* [Requirement 1] Which version number does the newest release of Over carry, according to the tutorial on the app?
* [Requirement 2] Continue the Over app tutorial from where it stops.

* [Extract]

We are delighted to publish Jerry Jobe’s latest mobile photography/art tutorial for our reading and viewing pleasure. This week Jobe takes a look at the new the update to the app ‘Over’. Read his thoughts as he puts it through its paces (foreword by Joanne Carter).
“Over is a type-and-clipart app that has been around for a few years. I hadn’t covered it up to now, and I’m glad I didn’t. The newest release of Over (3.0), which arrived last week, is a major rewrite of this app with multiple new features. I hate writing articles that are out of date within weeks, so now that the rewrite is done it should be fairly stable for a while.
The new features include: Masking, Drop shadows, Color picker, Undo button, and a Font Manager. This is a significant number of new features. Does that mean that the app, up to now, has not been a value? Unfortunately, I would say that without these features, Over was an also-ran app. Did they add the right new features to make Over stand out in a crowded field of typography apps? Let’s find out”.
Over is a universal app, running on both the iPad and iPhone. In addition, Over will run in landscape mode as well as portrait on the iPad. Landscape mode is best suited for my tutorials, so I will use that for most of the screenshots.
The folks at Over had obviously been getting complaints that the controls overlaid the image workspace, so they have created a much sparer look. When the app is brought up, there are buttons for Menu (the = sign), New, Save (grayed out initially), Tools (the large plus sign), and Add New Content (the plus sign in a circle).
The Menu includes an introductory video as well as some other help as you scroll down. It’s definitely worth taking a look at.
Anywhere in Over you see the + sign within a circle, you use that button to access the Content store. All the tools are free, and you should access them immediately. You can see in the Artwork category that some sets are free, while others are just under a dollar. Scrolling horizontally takes you to more packs within a category, and scrolling vertically takes you to different categories, like fonts.
If you tap on a purchasable pack, you may be asked if you want to purchase the “Big Bundle” instead. This is definitely a sound decision, as the bundle is well less than half the total cost of the packs individually. It would be nice if they had a pricing scale like Pixite, which allows you to spend a dollar or two more and get all future packs free.
Over is particularly suited to creating inspirational images. Most of the clip art in the Artwork category is short phrases designed to be uplifting. So it’s really a nice touch that they have partnered with two stock photo companies as sources for your artwork. When I tap New to create a new project, I can choose from three different sources for my background image. Of course, I can select from my library. Below, you can see that I can select from a group of images from Unsplash. There are a number of great images here, and you can scroll down and tap Load More to see even more of them.
For even more fine tuning, you can use the search engine on Pixabay to get images tailored to a particular subject. My understanding is that you can freely use these images in any way you want, but I would research further before deciding to use them commercially.
I chose an image from Unsplash, showing a photographer and a model on a wall. Over’s workflow has you initially edit the photo before adding text or artwork. After choosing the image, you immediately get to make a crop decision. The other tools, Blur and Tint, are accessed by scrolling the tools up and down until the chosen tool is highlighted. Options for the tool are on the right side of the screen. In addition to standard aspect ratios, there are handy choices for social media such as Facebook and (the old) Instagram.

* [Data block]
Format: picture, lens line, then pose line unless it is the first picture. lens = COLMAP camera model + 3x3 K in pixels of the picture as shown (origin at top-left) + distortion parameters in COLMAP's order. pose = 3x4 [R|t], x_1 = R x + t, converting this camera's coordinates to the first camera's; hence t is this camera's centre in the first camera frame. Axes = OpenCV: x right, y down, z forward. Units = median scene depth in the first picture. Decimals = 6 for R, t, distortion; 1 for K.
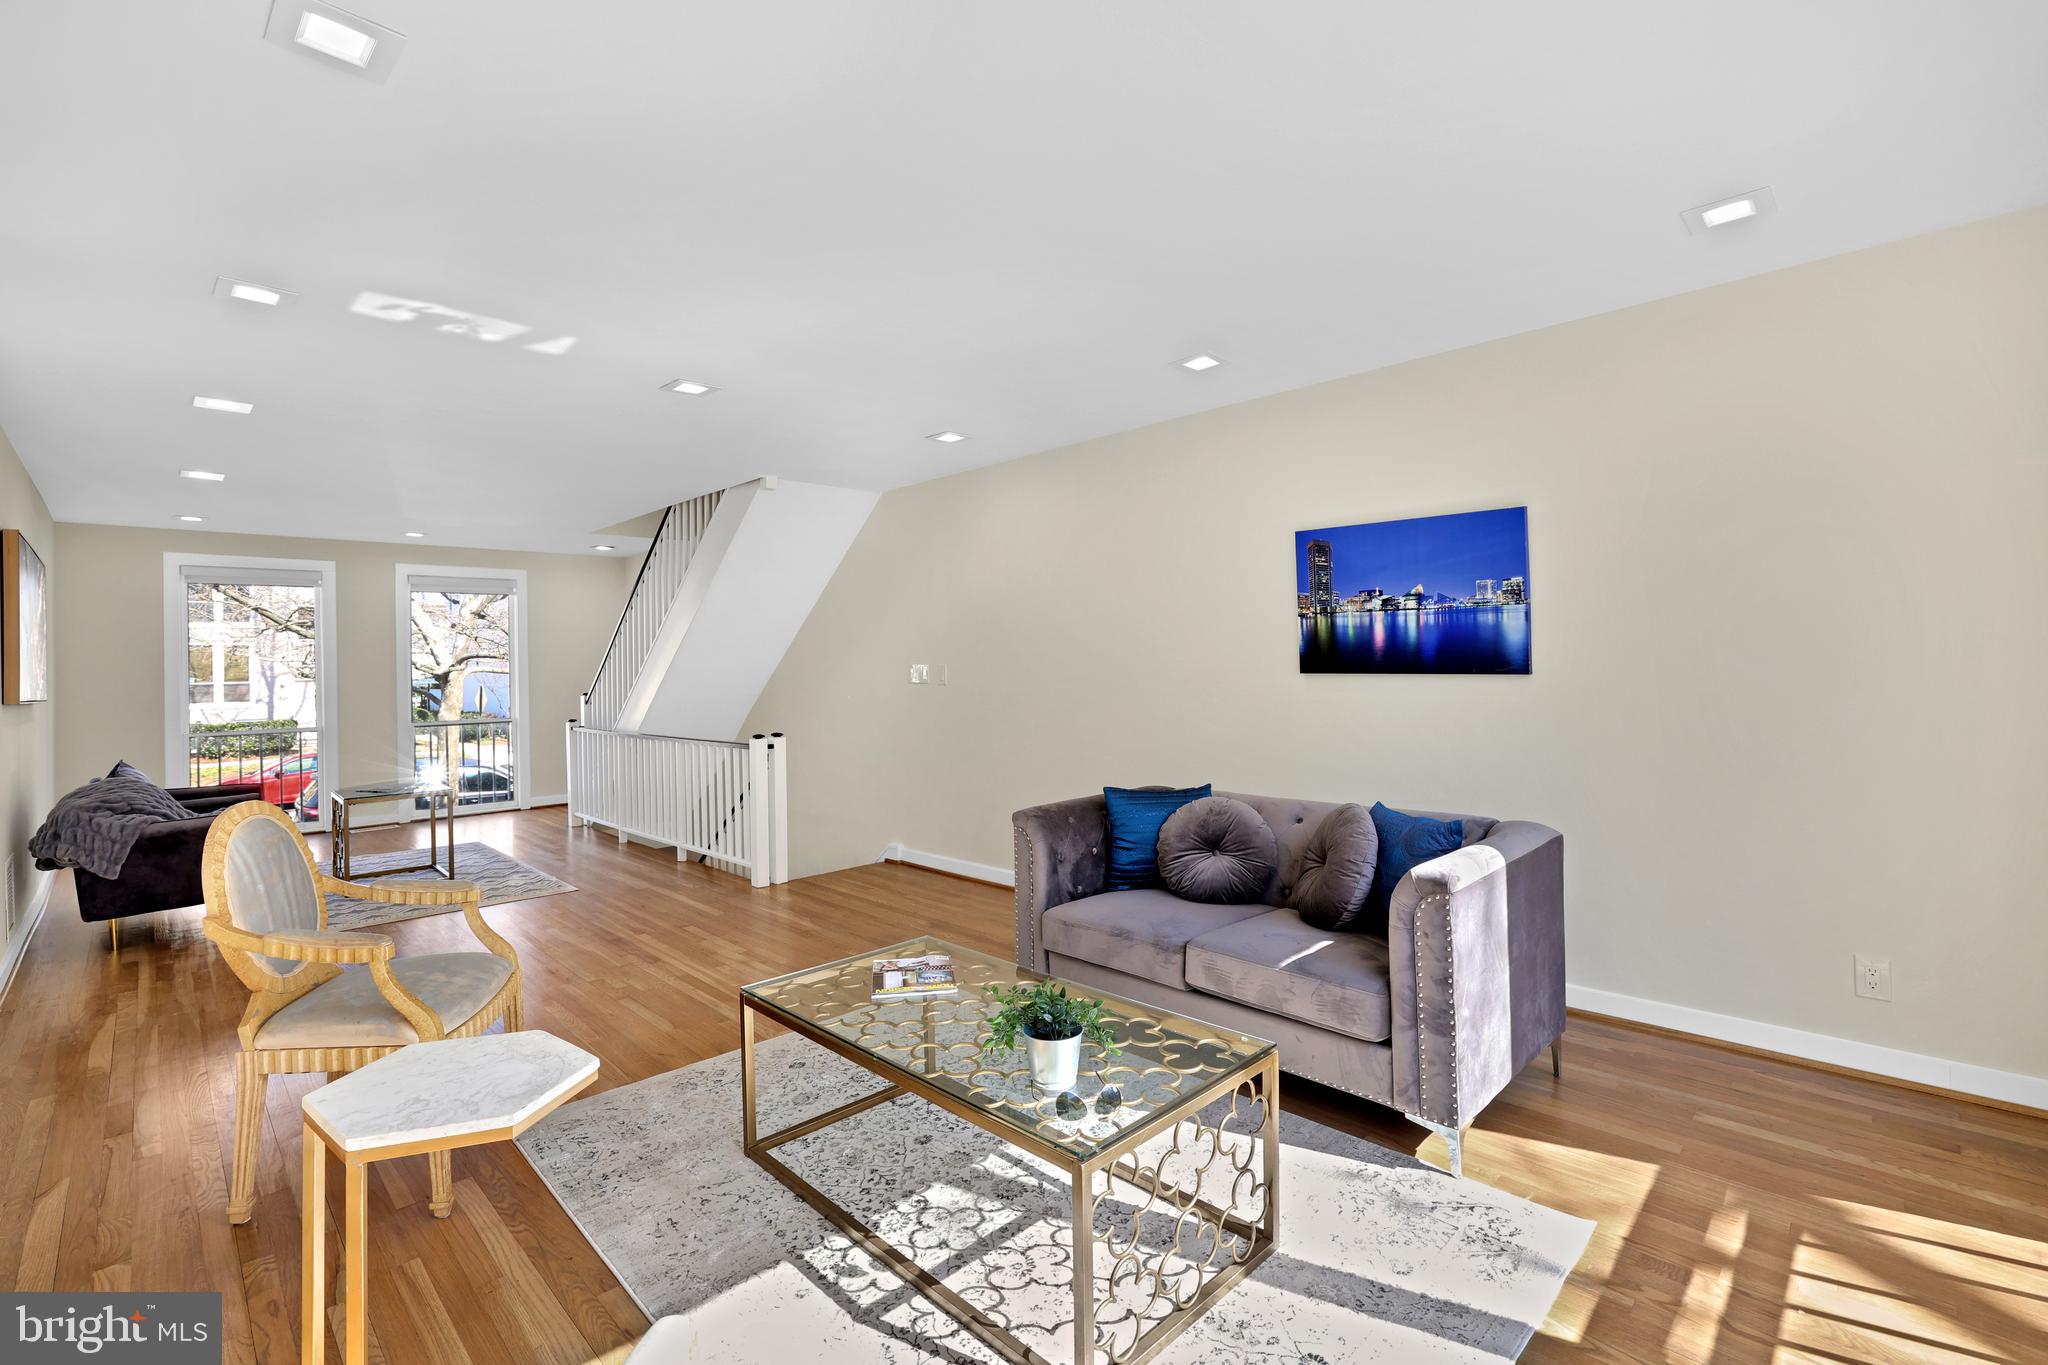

* [Task response 1] 3.0

* [Task response 2]
I believe they’ve made an error in the Facebook cover photo crop. The image below was cropped using the Facebook option in Over. It has a 2:1 ratio. It looks great, and would seem to be correct, if you only look at mobile Facebook platforms.
However, I have always found that Facebook crops cover photos to a non-standard 8:3 ratio, because that is what is used on the desktop version. The 2:1 image above would have a quarter of its height taken away in Facebook desktop, and then an additional portion taken from the sides when moved to mobile. I took the image above through Filterstorm and iColorama to crop it to 8:3 and modify it somewhat.
I cropped the test image to a square. The next edit Tool is Blur. It does not have a continuous slider, but rather ten blur settings, from 0 to 9.
There are often times you might want to blur the background, to make sure the details of the image do not lessen the impact of the text or clip art added. You can see, below, that the setting of 5 is already overdoing that blur. You can’t see the model or the birds on the grass. I will choose a setting of zero for my project because there is a large amount of open space where I can place text and Artwork.
The final Edit tool is Tint. Tint has two options, Opacity and Color. Opacity is displayed below, and the slider is at 0%. Let’s change the color before adjusting the Opacity.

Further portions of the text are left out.